Reproduce every line of each of the following rows exactly, keeping the original order.

+++

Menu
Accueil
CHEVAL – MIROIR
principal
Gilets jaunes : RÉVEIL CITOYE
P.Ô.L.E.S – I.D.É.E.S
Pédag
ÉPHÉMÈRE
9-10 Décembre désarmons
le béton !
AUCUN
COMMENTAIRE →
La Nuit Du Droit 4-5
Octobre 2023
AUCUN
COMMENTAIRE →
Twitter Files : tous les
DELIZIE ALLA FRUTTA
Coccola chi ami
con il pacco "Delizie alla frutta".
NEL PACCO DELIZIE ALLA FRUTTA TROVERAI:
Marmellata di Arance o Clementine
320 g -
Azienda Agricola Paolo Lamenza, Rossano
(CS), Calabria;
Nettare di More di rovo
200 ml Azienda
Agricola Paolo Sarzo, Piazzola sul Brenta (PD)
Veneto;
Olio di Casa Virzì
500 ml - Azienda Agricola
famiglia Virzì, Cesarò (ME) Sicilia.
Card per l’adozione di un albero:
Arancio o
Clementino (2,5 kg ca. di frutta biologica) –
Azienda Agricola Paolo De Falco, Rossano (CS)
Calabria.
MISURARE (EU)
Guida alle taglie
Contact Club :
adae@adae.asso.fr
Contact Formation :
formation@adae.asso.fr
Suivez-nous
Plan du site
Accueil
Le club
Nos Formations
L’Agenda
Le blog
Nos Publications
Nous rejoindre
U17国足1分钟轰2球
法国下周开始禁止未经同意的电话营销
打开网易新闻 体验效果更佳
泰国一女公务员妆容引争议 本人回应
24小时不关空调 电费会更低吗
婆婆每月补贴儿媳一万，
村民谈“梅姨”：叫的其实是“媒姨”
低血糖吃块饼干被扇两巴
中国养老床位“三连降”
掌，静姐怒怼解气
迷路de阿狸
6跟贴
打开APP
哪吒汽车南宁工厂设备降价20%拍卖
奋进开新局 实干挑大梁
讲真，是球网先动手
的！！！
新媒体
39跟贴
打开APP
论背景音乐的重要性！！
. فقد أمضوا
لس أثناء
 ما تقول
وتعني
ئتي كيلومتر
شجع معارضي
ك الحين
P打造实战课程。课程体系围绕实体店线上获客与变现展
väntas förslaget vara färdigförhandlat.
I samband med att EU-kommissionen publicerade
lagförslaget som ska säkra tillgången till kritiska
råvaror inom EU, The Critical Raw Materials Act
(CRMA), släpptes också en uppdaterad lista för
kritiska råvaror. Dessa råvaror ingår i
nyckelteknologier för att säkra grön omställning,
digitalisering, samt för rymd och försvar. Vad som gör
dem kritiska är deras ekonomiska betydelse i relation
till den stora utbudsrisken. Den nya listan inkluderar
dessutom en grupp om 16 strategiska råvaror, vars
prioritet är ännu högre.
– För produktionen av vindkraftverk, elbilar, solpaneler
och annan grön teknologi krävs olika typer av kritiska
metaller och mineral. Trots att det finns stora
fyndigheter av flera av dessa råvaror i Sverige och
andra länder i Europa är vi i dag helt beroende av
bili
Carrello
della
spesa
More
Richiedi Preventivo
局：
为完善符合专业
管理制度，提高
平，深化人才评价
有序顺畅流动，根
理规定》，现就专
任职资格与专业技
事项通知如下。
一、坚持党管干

+++

Result of this task:
Menu
Accueil
CHEVAL – MIROIR
principal
Gilets jaunes : RÉVEIL CITOYE
P.Ô.L.E.S – I.D.É.E.S
Pédag
ÉPHÉMÈRE
9-10 Décembre désarmons
le béton !
AUCUN
COMMENTAIRE →
La Nuit Du Droit 4-5
Octobre 2023
AUCUN
COMMENTAIRE →
Twitter Files : tous les
DELIZIE ALLA FRUTTA
Coccola chi ami
con il pacco "Delizie alla frutta".
NEL PACCO DELIZIE ALLA FRUTTA TROVERAI:
Marmellata di Arance o Clementine
320 g -
Azienda Agricola Paolo Lamenza, Rossano
(CS), Calabria;
Nettare di More di rovo
200 ml Azienda
Agricola Paolo Sarzo, Piazzola sul Brenta (PD)
Veneto;
Olio di Casa Virzì
500 ml - Azienda Agricola
famiglia Virzì, Cesarò (ME) Sicilia.
Card per l’adozione di un albero:
Arancio o
Clementino (2,5 kg ca. di frutta biologica) –
Azienda Agricola Paolo De Falco, Rossano (CS)
Calabria.
MISURARE (EU)
Guida alle taglie
Contact Club :
adae@adae.asso.fr
Contact Formation :
formation@adae.asso.fr
Suivez-nous
Plan du site
Accueil
Le club
Nos Formations
L’Agenda
Le blog
Nos Publications
Nous rejoindre
U17国足1分钟轰2球
法国下周开始禁止未经同意的电话营销
打开网易新闻 体验效果更佳
泰国一女公务员妆容引争议 本人回应
24小时不关空调 电费会更低吗
婆婆每月补贴儿媳一万，
村民谈“梅姨”：叫的其实是“媒姨”
低血糖吃块饼干被扇两巴
中国养老床位“三连降”
掌，静姐怒怼解气
迷路de阿狸
6跟贴
打开APP
哪吒汽车南宁工厂设备降价20%拍卖
奋进开新局 实干挑大梁
讲真，是球网先动手
的！！！
新媒体
39跟贴
打开APP
论背景音乐的重要性！！
. فقد أمضوا
لس أثناء
 ما تقول
وتعني
ئتي كيلومتر
شجع معارضي
ك الحين
P打造实战课程。课程体系围绕实体店线上获客与变现展
väntas förslaget vara färdigförhandlat.
I samband med att EU-kommissionen publicerade
lagförslaget som ska säkra tillgången till kritiska
råvaror inom EU, The Critical Raw Materials Act
(CRMA), släpptes också en uppdaterad lista för
kritiska råvaror. Dessa råvaror ingår i
nyckelteknologier för att säkra grön omställning,
digitalisering, samt för rymd och försvar. Vad som gör
dem kritiska är deras ekonomiska betydelse i relation
till den stora utbudsrisken. Den nya listan inkluderar
dessutom en grupp om 16 strategiska råvaror, vars
prioritet är ännu högre.
– För produktionen av vindkraftverk, elbilar, solpaneler
och annan grön teknologi krävs olika typer av kritiska
metaller och mineral. Trots att det finns stora
fyndigheter av flera av dessa råvaror i Sverige och
andra länder i Europa är vi i dag helt beroende av
bili
Carrello
della
spesa
More
Richiedi Preventivo
局：
为完善符合专业
管理制度，提高
平，深化人才评价
有序顺畅流动，根
理规定》，现就专
任职资格与专业技
事项通知如下。
一、坚持党管干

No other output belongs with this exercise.